This tasty and easy recipe works with any firm white fish fillets such as cod, haddock, sea bass or halibut. I recently made it in Miami using fresh tilapia fillets from Costa Rica, and it turned out super tasty. Here in Nice I might use whiting or pollock fillets, which benefit from extra flavours.

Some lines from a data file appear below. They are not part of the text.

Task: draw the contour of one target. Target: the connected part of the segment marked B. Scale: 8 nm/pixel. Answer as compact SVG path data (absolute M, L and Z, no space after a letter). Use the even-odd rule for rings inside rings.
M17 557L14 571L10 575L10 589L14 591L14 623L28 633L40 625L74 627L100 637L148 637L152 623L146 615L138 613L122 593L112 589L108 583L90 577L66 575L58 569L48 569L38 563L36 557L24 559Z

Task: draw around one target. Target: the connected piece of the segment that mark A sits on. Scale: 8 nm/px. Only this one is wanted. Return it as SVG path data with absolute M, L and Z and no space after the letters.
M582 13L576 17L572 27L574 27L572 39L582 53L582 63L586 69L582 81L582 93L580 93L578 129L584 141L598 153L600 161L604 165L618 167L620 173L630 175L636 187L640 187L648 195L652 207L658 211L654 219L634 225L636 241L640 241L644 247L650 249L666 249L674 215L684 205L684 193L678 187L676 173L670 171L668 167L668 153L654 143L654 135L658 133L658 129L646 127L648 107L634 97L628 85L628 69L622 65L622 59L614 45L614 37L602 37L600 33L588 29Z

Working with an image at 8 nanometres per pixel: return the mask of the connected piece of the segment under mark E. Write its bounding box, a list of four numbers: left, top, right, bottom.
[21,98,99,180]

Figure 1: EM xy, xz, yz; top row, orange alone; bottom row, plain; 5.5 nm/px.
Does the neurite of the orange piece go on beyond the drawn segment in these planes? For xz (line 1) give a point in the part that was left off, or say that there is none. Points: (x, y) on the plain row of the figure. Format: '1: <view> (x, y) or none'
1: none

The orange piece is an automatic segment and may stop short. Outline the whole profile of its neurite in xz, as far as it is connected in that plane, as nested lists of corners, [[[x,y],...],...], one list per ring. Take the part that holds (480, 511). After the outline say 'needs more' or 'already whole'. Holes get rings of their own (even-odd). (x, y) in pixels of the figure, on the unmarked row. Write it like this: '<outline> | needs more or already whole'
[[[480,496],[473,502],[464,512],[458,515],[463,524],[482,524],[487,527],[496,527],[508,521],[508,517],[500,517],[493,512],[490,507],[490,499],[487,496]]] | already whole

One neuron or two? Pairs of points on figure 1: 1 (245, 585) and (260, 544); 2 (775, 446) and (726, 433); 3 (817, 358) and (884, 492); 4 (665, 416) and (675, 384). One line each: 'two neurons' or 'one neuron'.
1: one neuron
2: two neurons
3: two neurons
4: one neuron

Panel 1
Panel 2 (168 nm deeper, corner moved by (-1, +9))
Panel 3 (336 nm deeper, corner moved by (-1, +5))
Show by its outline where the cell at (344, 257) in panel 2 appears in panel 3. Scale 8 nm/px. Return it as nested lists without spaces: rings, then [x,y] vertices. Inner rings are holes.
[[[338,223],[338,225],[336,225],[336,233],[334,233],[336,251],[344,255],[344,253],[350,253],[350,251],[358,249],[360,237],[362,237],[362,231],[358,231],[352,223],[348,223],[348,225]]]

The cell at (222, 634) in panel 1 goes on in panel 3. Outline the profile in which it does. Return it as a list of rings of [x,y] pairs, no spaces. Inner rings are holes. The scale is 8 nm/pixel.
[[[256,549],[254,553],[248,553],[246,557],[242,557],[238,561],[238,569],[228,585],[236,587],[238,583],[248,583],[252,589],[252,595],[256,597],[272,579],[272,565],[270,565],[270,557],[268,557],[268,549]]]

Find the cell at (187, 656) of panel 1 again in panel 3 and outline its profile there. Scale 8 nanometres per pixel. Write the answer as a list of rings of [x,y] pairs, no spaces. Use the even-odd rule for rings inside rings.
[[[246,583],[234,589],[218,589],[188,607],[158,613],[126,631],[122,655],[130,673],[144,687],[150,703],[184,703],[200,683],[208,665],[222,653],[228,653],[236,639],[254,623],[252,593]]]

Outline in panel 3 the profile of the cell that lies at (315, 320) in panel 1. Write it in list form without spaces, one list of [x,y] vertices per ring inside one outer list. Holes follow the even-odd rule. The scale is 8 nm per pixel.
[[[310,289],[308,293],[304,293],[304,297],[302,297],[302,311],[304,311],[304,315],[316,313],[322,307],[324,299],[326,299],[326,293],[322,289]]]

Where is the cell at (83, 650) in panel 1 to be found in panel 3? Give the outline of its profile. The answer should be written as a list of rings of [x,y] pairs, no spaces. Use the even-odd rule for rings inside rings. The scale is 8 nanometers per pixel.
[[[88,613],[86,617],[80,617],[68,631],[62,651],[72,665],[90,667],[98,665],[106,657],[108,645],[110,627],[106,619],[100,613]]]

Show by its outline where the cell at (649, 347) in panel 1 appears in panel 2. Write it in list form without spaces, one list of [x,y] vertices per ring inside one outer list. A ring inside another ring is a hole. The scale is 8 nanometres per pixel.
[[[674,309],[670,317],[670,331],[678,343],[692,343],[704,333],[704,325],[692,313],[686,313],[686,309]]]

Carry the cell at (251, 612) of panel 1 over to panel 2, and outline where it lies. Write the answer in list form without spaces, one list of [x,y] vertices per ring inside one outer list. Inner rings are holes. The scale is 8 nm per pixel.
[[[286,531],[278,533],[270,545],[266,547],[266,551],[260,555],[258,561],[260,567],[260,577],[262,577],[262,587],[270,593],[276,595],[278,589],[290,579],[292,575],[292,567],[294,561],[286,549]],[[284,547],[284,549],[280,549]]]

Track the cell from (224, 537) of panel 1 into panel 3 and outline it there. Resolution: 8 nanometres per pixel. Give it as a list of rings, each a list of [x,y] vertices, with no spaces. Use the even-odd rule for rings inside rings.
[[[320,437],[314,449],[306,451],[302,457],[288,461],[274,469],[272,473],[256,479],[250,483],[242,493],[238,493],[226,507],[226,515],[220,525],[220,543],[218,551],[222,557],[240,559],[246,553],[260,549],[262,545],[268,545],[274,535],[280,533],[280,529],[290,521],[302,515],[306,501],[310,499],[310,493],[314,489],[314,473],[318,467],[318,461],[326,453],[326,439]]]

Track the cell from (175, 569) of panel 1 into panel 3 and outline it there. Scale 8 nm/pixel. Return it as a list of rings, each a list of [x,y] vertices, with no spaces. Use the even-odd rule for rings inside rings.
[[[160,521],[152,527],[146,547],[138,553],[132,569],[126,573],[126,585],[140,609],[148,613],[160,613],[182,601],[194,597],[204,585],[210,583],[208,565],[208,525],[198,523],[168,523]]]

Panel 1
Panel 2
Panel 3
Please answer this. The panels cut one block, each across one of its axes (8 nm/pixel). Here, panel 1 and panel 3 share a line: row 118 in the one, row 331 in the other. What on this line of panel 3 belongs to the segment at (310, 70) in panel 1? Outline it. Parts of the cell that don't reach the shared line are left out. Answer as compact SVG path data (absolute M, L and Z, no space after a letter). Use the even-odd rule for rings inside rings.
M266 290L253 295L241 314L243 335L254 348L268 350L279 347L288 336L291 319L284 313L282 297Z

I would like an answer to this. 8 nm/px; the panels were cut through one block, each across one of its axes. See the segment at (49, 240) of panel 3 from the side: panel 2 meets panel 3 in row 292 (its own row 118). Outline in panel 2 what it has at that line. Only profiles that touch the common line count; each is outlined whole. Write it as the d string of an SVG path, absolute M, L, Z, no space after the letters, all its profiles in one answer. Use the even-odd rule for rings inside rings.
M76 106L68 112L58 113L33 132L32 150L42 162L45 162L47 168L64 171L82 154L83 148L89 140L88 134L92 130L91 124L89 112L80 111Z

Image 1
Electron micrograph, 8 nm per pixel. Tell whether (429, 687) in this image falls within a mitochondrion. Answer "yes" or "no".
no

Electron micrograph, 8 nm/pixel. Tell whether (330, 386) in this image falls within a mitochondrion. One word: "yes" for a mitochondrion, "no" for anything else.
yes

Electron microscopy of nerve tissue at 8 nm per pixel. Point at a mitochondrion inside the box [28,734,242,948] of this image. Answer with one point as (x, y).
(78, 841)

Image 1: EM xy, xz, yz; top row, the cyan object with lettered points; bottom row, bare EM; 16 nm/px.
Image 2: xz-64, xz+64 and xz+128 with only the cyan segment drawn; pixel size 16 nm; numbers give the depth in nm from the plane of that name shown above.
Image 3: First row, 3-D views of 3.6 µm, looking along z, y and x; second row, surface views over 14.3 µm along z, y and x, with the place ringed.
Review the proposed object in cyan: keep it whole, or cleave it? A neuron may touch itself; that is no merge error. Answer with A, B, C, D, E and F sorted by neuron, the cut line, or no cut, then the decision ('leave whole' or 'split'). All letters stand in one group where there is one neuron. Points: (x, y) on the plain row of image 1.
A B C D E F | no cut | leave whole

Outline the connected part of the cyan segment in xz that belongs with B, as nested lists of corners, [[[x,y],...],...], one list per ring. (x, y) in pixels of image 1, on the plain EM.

The Mediterranean flavours from tomato, onion, garlic, olives, extra virgin olive oil, and herbs work with even frozen white fish fillets. Just defrost the fillets first and pat dry with kitchen paper before using them.

2 servings

About 400 gram (14.1 oz) firm white fish fillets
1 shallot or ½ onion, minced
1 clove garlic, minced
8 black olives, chopped
2 ripe tomatoes or about 10- 12 cherry tomatoes, chopped
2 tbsp pesto rosso, red pesto (or 2 sundried tomatoes, minced)
1 tsp Provençal herbs
Freshly ground black pepper
4 tbsp breadcrumbs
3 tbsp olive oil
1 tbsp butter
Fresh parsley or basil to decorate
Lemon wedges to serve

Preheat the oven to 200⁰ C / 400⁰ F.

Butter a shallow baking dish which is large enough to hold the fish fillets in one layer. Place the fish in it.

Mince the shallot and garlic. Chop the tomatoes and olives. In a bowl mix the tomatoes, shallot, garlic, olives, pesto rosso, Provençal herbs and some black pepper. Spread this mixture evenly on top of the fish fillets.

Sprinkle the breadcrumbs over the top and drizzle on the olive oil.
Place the dish in the oven and bake for 25- 40 minutes depending on the thickness of the fish fillets. The fish is cooked when it is opaque and flakes easily with a fork.